Oireachtas Joint and Select Committees

Tuesday, 21 May 2013

Joint Oireachtas Committee on Health and Children

Heads of Protection of Life during Pregnancy Bill 2013: Public Hearings (Resumed)

3:25 pm

Ms Sunniva McDonagh:

I hope I have got all the questions. The first question was on the Mental Health Act. I do not hold a view as to precisely what should happen but I would like to point out that there are other safeguards in the Mental Health Act other than the ones I have mentioned. The Mental Health Commission is an independent statutory body and it advertises and recruits independent lawyers, lay people and psychiatrists to sit on its tribunals. It is also mandated to act in the best interests of the patient. Interestingly, there is a five year review clause for the mental health legislation also. Looking at this proposed legislation, when we come to the review panel, it is the Health Service Executive that licenses the hospital, yet the HSE is also the body tasked with setting up the review panel and a HSE employee acts as convenor of the panel and chooses the panel. It was the framers of the legislation who were looking to the mental health legislation as a template and if it is to be seen as a template, it might be an idea to take some of these further safeguards from the mental health legislation.

I agree with Deputy Byrne. I do not believe that this is a very complicated issue. One would hate to think that the intervention of lawyers and doctors was over-complicating what is essentially a very simple issue in which everybody in the State and the people who enacted the Constitution have a stake and a right to have a view on. It is finding the right balance between two competing constitutional rights and one would hate to think lawyers were trying to be obtuse when, ultimately, it comes down to simple value questions.

With regard to the section 19 offence, the terminology in the draft is very unclear because it mentions the intention of ending unborn life.
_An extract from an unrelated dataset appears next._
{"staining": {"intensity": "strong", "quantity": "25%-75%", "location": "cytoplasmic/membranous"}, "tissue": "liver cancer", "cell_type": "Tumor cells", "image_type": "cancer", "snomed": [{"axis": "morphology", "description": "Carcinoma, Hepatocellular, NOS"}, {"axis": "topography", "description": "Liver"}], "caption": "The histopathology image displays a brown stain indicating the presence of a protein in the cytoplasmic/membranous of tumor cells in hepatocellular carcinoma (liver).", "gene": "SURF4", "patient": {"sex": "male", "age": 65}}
Throughout the Bill there is an interchangeable use of the phrases "termination of pregnancy" and "medical procedures". There is a very important principle distinction between the two but they seem to be used interchangeably throughout the Bill as if they were the same thing. Many medical procedures, such as oncology and cardiac procedures, which are performed on a woman whose life is at risk, happily do not end up with the baby dying. The intention of these procedures is to save the mother and if the baby dies it is a regrettable consequence of the necessary treatment, but sometimes the baby does not die. Interestingly the Bill mentions having procedures in place to bring to the attention of the Minister the statistics on this area. It might be a good idea not only to collate statistics on terminations at risk of suicide, but also necessary medical treatment which did not end the life of the baby.

It is a little problematic because it seems clear when a woman states she is suicidal, the reason she is suicidal is apparently the existence of the pregnancy, and this is the proposed basis for intervention. Not to minimise the terrible distress of a woman who feels she cannot possibly bring a baby to term because it has a disability or because she suffers from serious social stressors and she feels she will kill herself, surely then let us not confuse terminology. When psychiatrists certify without perhaps having examined the patient, an obstetrician will be faced with the certificates and will see in front of him or her a woman who is physically all right and baby which is physically all right. The obstetrician will then be supposed to intervene to avert the risk, which he or she must do apparently by directly targeting the unborn. I cannot see how this could be described as other than a direct termination of pregnancy. It is suggested and proposed that if the ground is enacted it will certainly be the case that this will not be a criminal offence. This is true. This is the reality and the distinction which one must emphasise between treating the mother and the baby dying unfortunately, and intervening in this direct way.